View our latest analysis for Johnson Service Group

Johnson Service Group's Dividend Is Well Covered By Earnings

We like a dividend to be consistent over the long term, so checking whether it is sustainable is important. The last dividend was quite easily covered by Johnson Service Group's earnings. This indicates that a lot of the earnings are being reinvested into the business, with the aim of fueling growth.

Over the next year, EPS is forecast to expand by 63.8%. Assuming the dividend continues along recent trends, we think the payout ratio could be 26% by next year, which is in a pretty sustainable range.

historic-dividend
AIM:JSG Historic Dividend March 9th 2024

Dividend Volatility

Although the company has a long dividend history, it has been cut at least once in the last 10 years. The annual payment during the last 10 years was £0.0121 in 2014, and the most recent fiscal year payment was £0.028. This works out to be a compound annual growth rate (CAGR) of approximately 8.8% a year over that time. A reasonable rate of dividend growth is good to see, but we're wary that the dividend history is not as solid as we'd like, having been cut at least once.

The Dividend's Growth Prospects Are Limited

With a relatively unstable dividend, it's even more important to see if earnings per share is growing. In the last five years, Johnson Service Group's earnings per share has shrunk at approximately 2.1% per annum. If the company is making less over time, it naturally follows that it will also have to pay out less in dividends. It's not all bad news though, as the earnings are predicted to rise over the next 12 months - we would just be a bit cautious until this can turn into a longer term trend.

Our Thoughts On Johnson Service Group's Dividend

Overall, we always like to see the dividend being raised, but we don't think Johnson Service Group will make a great income stock. The payments haven't been particularly stable and we don't see huge growth potential, but with the dividend well covered by cash flows it could prove to be reliable over the short term. We don't think Johnson Service Group is a great stock to add to your portfolio if income is your focus.

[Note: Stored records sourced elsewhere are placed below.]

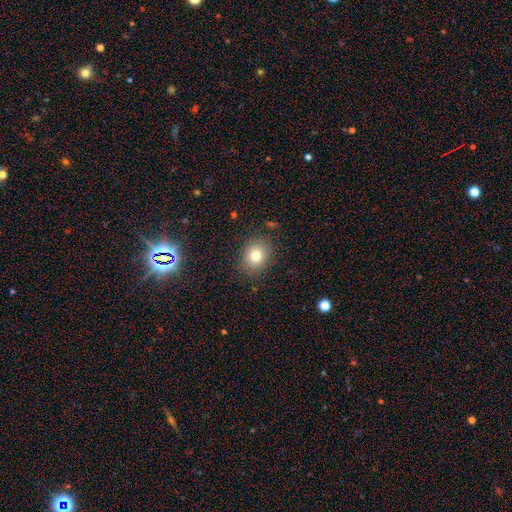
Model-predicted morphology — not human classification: Smooth or featured? smooth (78%)
How rounded? round (62%)
Merging? none (85%)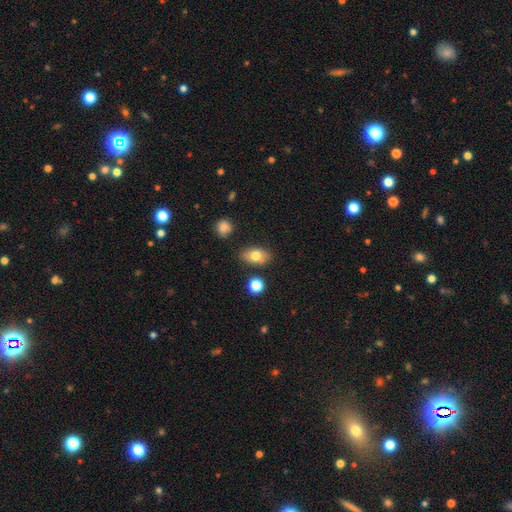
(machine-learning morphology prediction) This appears to be a smooth galaxy with no disk features (76%) that is in between round and cigar-shaped (85%). Merging: none (81%).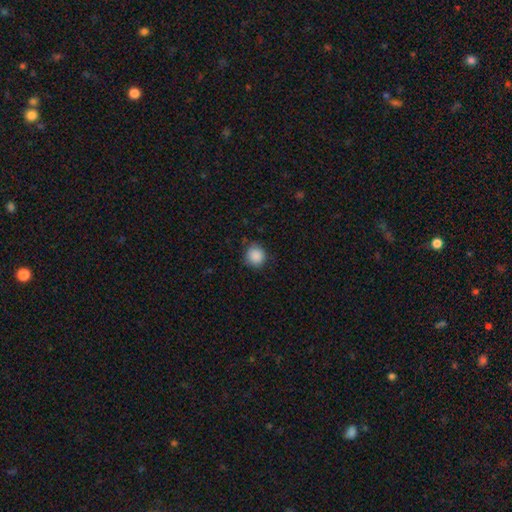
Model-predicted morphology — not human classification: Smooth or featured: smooth — 88% (star or artifact — 9%)
How rounded: round — 90% (in between — 10%)
Merging: none — 84% (minor disturbance — 12%)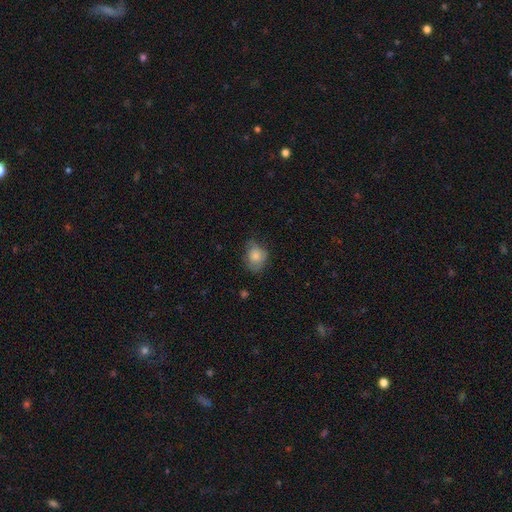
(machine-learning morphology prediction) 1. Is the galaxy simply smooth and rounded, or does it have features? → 77% smooth, 15% featured or disk, 8% star or artifact.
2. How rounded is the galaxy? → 51% in between, 48% round, 1% cigar-shaped.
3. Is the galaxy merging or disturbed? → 56% none, 32% minor disturbance, 11% major disturbance, 2% merger.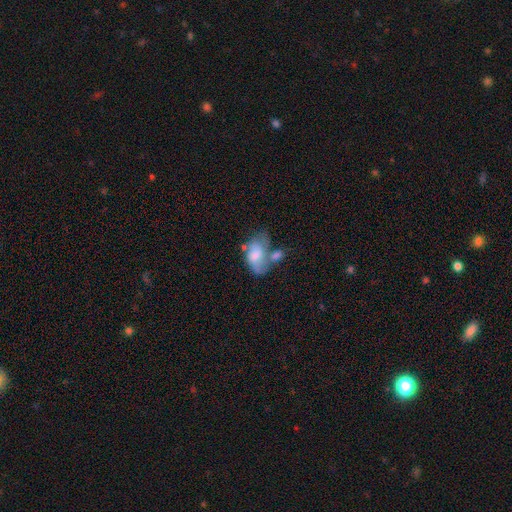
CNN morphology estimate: smooth_or_featured: smooth (p=0.59) [alt: featured or disk p=0.34]
how_rounded: in between (p=0.90) [alt: round p=0.09]
merging: merger (p=0.37) [alt: none p=0.25]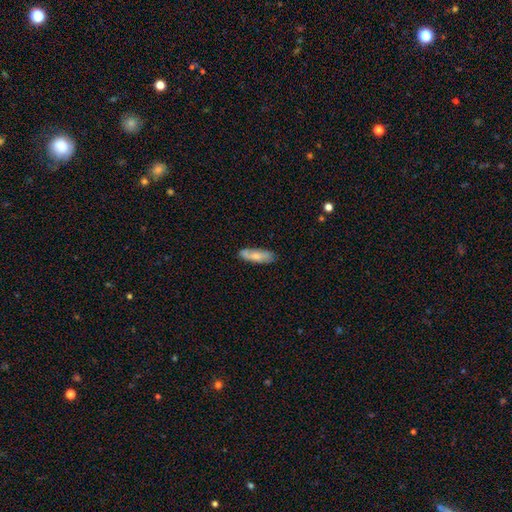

Market movements attest to how highly valued a consistent dividend policy is compared to one which is more unpredictable. Meanwhile, despite the importance of dividend payments, they are not the only factors our readers should know when assessing a company. Without at least some growth in earnings per share over time, the dividend will eventually come under pressure either from competition or inflation. Very few businesses see earnings consistently shrink year after year in perpetuity though, and so it might be worth seeing what the 7 analysts we track are forecasting for the future. If you are a dividend investor, you might also want to look at our curated list of high yield dividend stocks.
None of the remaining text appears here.